Exercise directions
Restrict the output to the lines below starting at the one that contains "Ratified 19 July, 2014" and ending at the one that contains "Implementation of Contract with Deloitte", and restate them word for word, both ends included.

--- START ---

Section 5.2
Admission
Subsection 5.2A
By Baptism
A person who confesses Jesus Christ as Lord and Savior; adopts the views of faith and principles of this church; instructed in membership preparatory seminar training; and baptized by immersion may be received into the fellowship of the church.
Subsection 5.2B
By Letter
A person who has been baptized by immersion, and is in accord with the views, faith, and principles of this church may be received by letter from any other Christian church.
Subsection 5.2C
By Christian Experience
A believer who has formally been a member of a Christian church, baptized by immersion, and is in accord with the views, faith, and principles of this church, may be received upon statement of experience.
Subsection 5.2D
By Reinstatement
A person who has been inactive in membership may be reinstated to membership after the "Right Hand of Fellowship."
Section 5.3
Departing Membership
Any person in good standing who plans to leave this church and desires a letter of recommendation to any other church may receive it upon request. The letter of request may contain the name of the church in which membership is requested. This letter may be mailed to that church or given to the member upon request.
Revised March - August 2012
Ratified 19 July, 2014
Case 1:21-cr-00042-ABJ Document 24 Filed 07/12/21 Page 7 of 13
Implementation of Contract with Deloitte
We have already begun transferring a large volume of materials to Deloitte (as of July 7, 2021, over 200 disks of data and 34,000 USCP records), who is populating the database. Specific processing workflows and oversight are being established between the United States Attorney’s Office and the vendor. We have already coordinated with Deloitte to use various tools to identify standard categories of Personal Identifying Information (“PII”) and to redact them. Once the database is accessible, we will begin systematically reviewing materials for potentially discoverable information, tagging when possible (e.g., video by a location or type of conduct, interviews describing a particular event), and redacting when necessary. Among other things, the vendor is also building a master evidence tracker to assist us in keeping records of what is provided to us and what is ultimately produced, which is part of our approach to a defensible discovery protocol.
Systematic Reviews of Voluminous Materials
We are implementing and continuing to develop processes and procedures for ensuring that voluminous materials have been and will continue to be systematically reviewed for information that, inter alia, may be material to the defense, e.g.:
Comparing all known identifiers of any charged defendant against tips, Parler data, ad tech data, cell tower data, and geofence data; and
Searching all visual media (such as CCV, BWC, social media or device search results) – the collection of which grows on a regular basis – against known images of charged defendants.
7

--- END ---
--- START ---

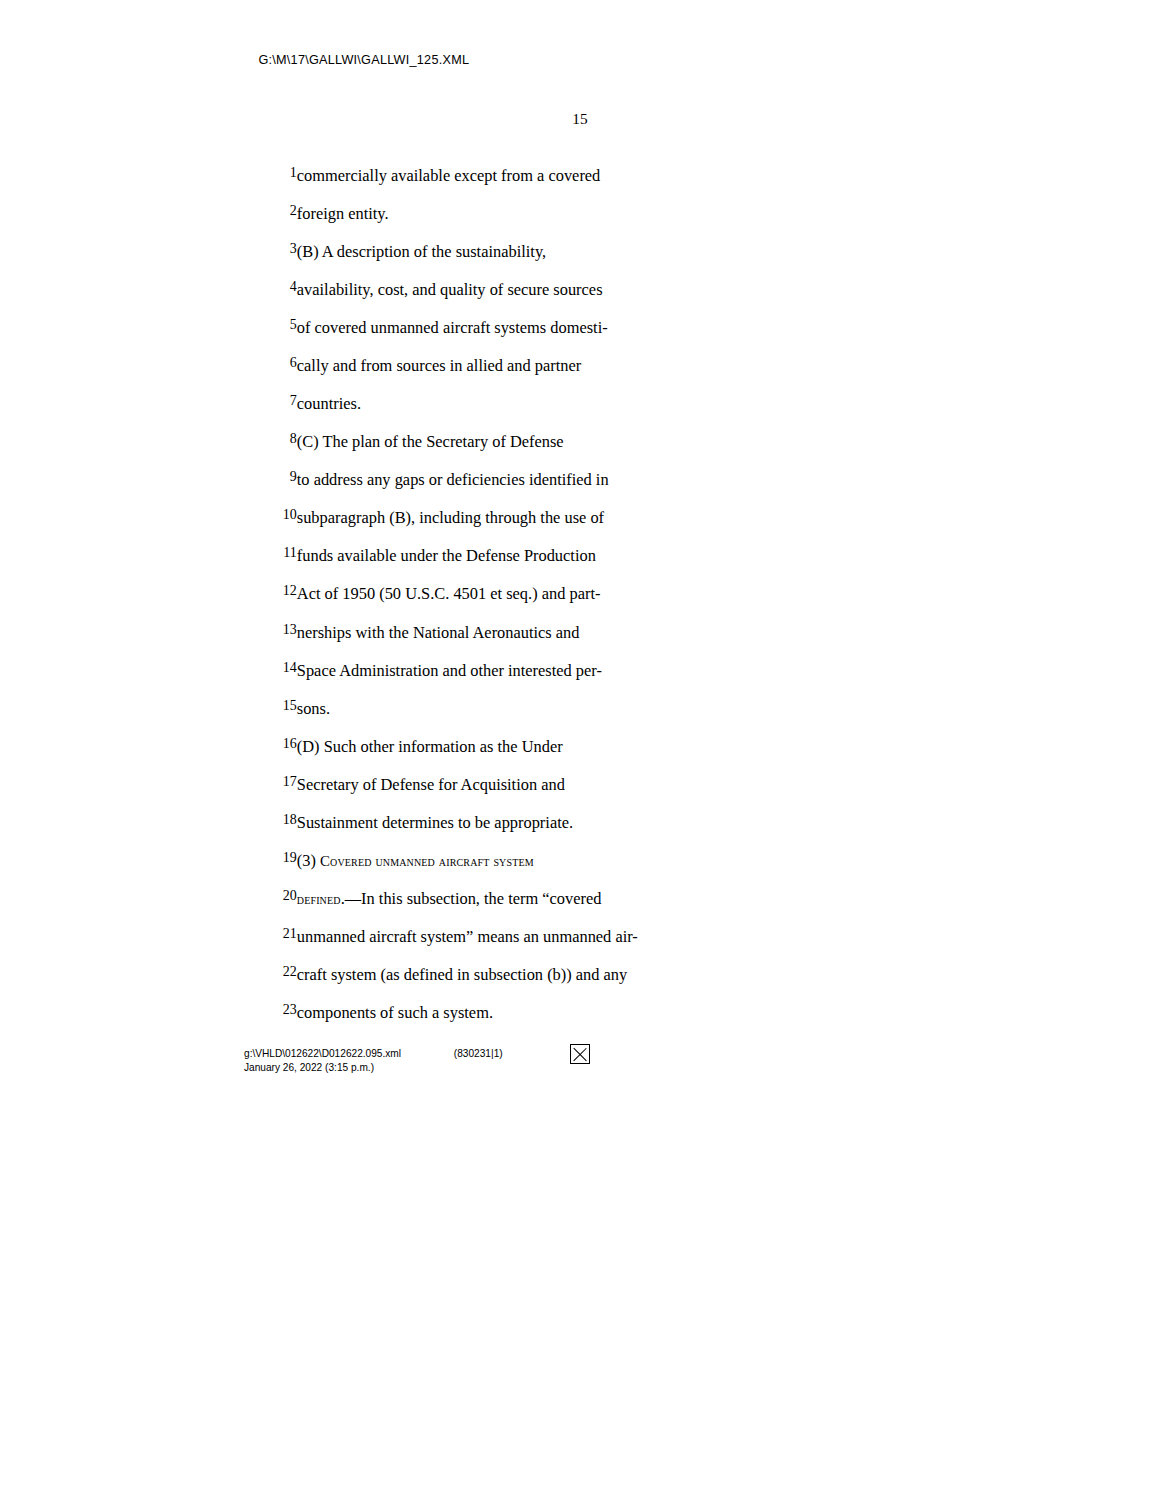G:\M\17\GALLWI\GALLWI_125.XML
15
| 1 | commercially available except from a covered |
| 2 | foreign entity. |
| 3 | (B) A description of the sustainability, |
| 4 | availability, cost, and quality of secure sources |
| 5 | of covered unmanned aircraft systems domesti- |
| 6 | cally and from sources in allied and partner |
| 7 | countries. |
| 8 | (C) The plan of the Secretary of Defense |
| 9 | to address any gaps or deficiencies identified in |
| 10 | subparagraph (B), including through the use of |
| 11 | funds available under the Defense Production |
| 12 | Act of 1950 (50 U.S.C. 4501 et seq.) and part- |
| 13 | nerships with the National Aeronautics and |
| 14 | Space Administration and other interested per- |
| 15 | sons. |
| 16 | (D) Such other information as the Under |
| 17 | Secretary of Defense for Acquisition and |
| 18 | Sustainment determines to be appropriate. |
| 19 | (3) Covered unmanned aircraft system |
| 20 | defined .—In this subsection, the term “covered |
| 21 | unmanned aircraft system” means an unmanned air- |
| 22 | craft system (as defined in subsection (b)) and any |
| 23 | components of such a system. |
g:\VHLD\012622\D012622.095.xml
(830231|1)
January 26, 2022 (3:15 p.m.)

--- END ---
--- START ---

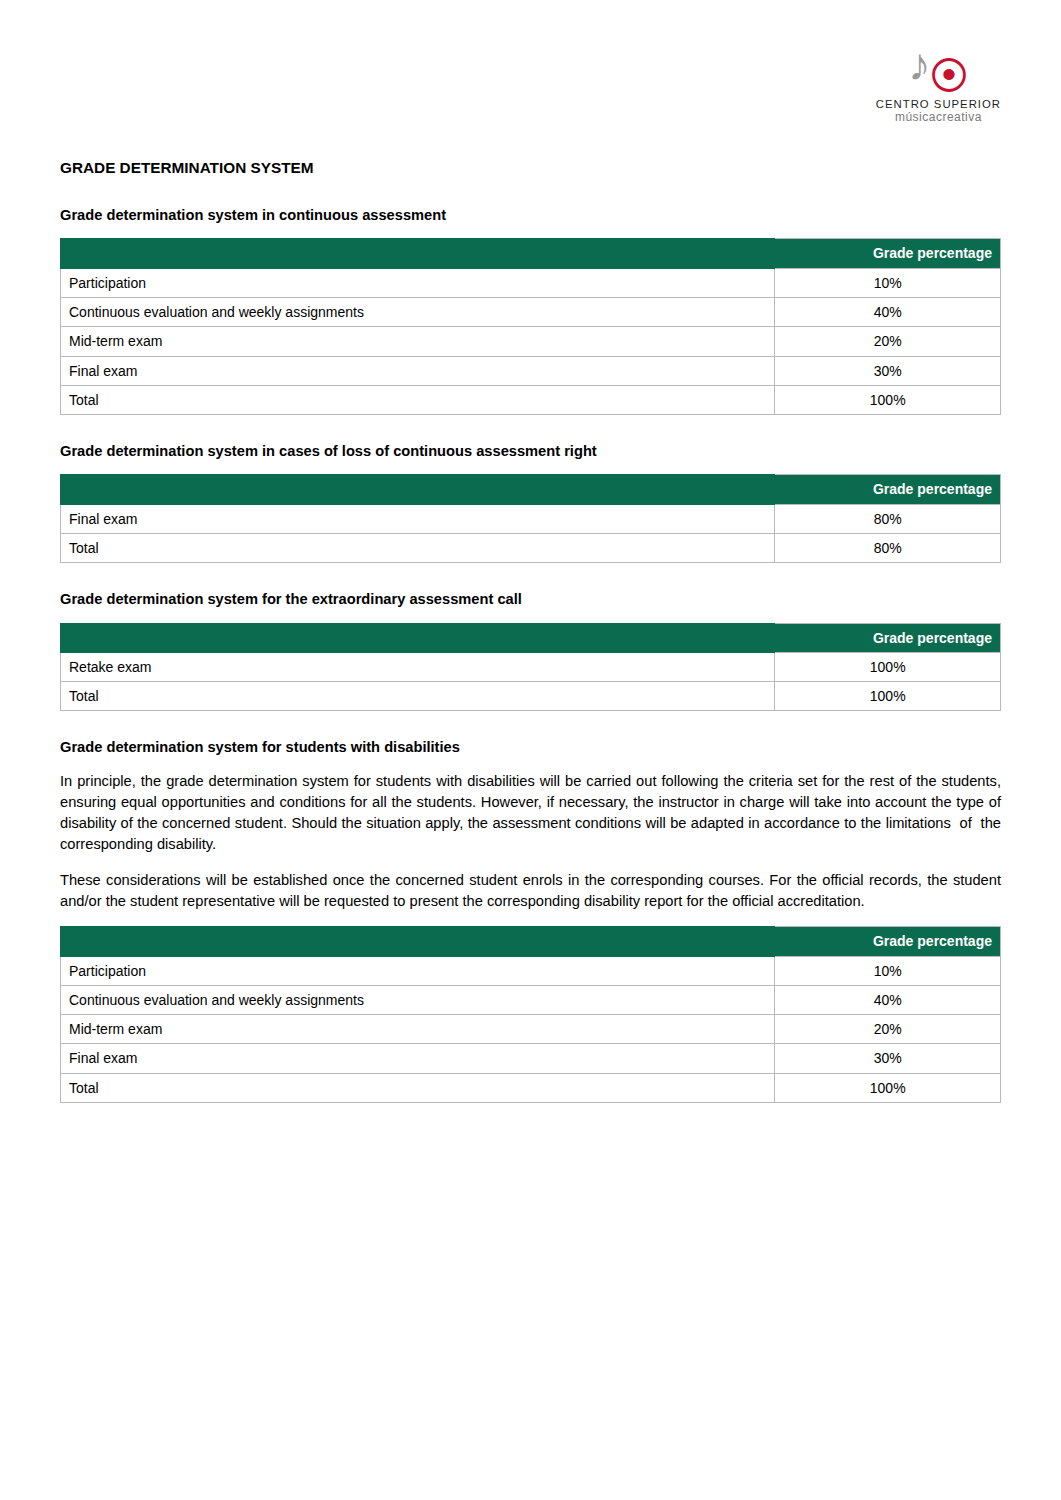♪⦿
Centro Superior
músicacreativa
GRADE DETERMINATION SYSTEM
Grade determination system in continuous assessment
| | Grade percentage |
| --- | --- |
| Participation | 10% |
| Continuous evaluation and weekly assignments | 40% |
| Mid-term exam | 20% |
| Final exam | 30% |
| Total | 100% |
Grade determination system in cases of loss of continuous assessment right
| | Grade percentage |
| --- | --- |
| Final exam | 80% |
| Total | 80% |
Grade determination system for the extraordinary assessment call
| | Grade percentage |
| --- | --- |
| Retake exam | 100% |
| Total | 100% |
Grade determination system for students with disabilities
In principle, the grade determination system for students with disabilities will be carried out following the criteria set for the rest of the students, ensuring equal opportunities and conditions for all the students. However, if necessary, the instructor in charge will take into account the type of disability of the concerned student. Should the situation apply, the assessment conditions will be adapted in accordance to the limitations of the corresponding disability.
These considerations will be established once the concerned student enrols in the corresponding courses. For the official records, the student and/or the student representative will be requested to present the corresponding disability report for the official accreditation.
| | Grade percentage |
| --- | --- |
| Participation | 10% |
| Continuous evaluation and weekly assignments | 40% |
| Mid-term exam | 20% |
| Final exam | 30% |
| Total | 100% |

--- END ---

Problem solution
Ratified 19 July, 2014
Case 1:21-cr-00042-ABJ Document 24 Filed 07/12/21 Page 7 of 13
Implementation of Contract with Deloitte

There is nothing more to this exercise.